Step 1: Prepare.
To do this the way I did, you'll also need the following:
- one bike
- one cooler. I think this is what I used: http://www.rubbermaid.com/rubbermaid/ecommerce/product.jhtml?prodId=HpdProd200006&catId=HpdCat190071
- one steel right-angle bracket
- an electric drill and various bits
- something to attach the cooler onto the frame: I used the kind of brass bracket that slide bolts (for doors) slide into: see http://www.lowes.com/lowes/lkn?action=productDetail&productId=73299-1277-SP1271for example. You could also use the kind of copper bracket they use to hold copper pipes against the wall.
- various bolts, screws, and bits of chain
- you might find it useful to have zip ties to temporarily hold the cooler in place while you try it out.
Step 2: Drill the hole in the angle bracket
Step 3: Attach the bracket to the bike
Step 4: Position the cooler
Step 5: Make a hole for the nut
First mark where it's going to go with a sharpie. You can probably figure it out just by marking the approximate position of the bracket on the side and putting it in approximately the right place. Then drill your hole.
Step 6: Attach the top bracket to the vertical tube
Now you're going to attach a piece of metal around your vertical support and use bolts to hold it onto the cooler. Again, I used the kinda piece of metal that slide bolts slide into. Seen in profile, it's shaped like this: _n_ and has a hole in each one of the flat sides. Mine's brass, but that's only because that was what was lying around. You also find similar copper ones used to hold pipes in plumbing. You could also just use a strip of metal and bend it in shape.
So first mark on your cooler where it's going to go. Then drill both your holes through the cooler all the way to the inside, and put in one side of the bolts loosely. Then hold your cooler up against your bike, put your bit'o'metal around the vertical support, and slip the bolts through the other side, through the cooler, and tighten them up.
Before you tighten them all the way, slip three or four screws into the bottom of the cooler through the bracket. Then tighten up. That'll make sure that everything's where it's supposed to be once it's all installed.
Step 7: The final holding strap
After trying a bunch of solutions, I've finally decided that it's useful to have a bike rack in place on your bike. Then you can simply attach a bolt to the far corner of your cooler and tie that to your bike rack. It's possible to do it without, but I wouldn't recommend it. Then again, unless you're me, if you're planning on having a cooler on your bike then you probably already have a bike rack.

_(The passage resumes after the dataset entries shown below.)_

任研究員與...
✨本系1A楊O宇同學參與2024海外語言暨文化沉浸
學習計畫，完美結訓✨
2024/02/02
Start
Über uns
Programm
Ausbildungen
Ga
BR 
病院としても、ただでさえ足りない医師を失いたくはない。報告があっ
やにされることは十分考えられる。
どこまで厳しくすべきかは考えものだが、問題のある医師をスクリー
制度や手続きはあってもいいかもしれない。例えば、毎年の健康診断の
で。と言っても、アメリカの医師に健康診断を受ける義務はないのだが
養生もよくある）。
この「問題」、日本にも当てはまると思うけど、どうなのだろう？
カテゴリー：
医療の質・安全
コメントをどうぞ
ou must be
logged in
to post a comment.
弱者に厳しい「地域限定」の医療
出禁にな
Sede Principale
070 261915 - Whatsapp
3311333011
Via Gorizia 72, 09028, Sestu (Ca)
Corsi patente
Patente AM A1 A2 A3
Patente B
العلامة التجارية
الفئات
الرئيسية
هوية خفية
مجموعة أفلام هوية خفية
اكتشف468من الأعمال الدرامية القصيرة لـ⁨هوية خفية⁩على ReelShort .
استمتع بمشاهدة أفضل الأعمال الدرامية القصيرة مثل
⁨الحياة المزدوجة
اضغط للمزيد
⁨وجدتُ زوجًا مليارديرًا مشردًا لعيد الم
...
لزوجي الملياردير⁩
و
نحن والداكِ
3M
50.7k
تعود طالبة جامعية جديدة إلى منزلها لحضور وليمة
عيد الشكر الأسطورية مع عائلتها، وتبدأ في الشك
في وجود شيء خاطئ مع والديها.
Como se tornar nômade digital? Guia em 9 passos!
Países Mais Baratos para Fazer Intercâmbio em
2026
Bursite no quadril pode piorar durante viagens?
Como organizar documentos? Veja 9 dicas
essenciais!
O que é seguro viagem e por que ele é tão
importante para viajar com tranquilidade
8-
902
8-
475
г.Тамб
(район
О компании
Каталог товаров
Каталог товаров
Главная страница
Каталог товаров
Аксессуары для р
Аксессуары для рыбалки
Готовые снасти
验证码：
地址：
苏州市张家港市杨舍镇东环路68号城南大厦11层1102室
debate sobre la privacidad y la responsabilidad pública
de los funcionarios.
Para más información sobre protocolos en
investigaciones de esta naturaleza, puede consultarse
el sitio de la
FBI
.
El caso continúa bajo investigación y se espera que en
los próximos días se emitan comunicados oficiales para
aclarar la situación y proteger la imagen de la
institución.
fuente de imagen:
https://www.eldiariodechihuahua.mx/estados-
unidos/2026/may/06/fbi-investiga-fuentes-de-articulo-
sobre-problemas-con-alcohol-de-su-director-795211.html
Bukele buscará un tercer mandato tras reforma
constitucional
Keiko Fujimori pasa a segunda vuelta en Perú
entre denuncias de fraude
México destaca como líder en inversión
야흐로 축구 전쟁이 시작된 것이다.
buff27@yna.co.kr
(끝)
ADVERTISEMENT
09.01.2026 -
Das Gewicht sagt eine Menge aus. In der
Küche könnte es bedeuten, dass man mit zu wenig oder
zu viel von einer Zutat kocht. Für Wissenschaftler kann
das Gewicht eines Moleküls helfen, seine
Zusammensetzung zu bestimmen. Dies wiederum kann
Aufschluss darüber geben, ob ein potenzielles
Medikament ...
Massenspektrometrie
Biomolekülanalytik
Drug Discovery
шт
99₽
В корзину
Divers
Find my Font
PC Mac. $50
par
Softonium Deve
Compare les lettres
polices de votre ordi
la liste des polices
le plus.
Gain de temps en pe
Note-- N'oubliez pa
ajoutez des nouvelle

So you know the routine by now. Drill through the cooler; put in a bolt. In this example I used an S-hook on the bike rack, some lightweight chain I had lying around, and a bit of old brass toilet seat hardware to provide something for it to attach to. No, this is not the classiest solution.
Nor is it the best; I think putting in some kind of turnbuckle would be much nicer and let you adjust tension and the like. Then again, I've used this for a few months now and it seems in pretty good shape.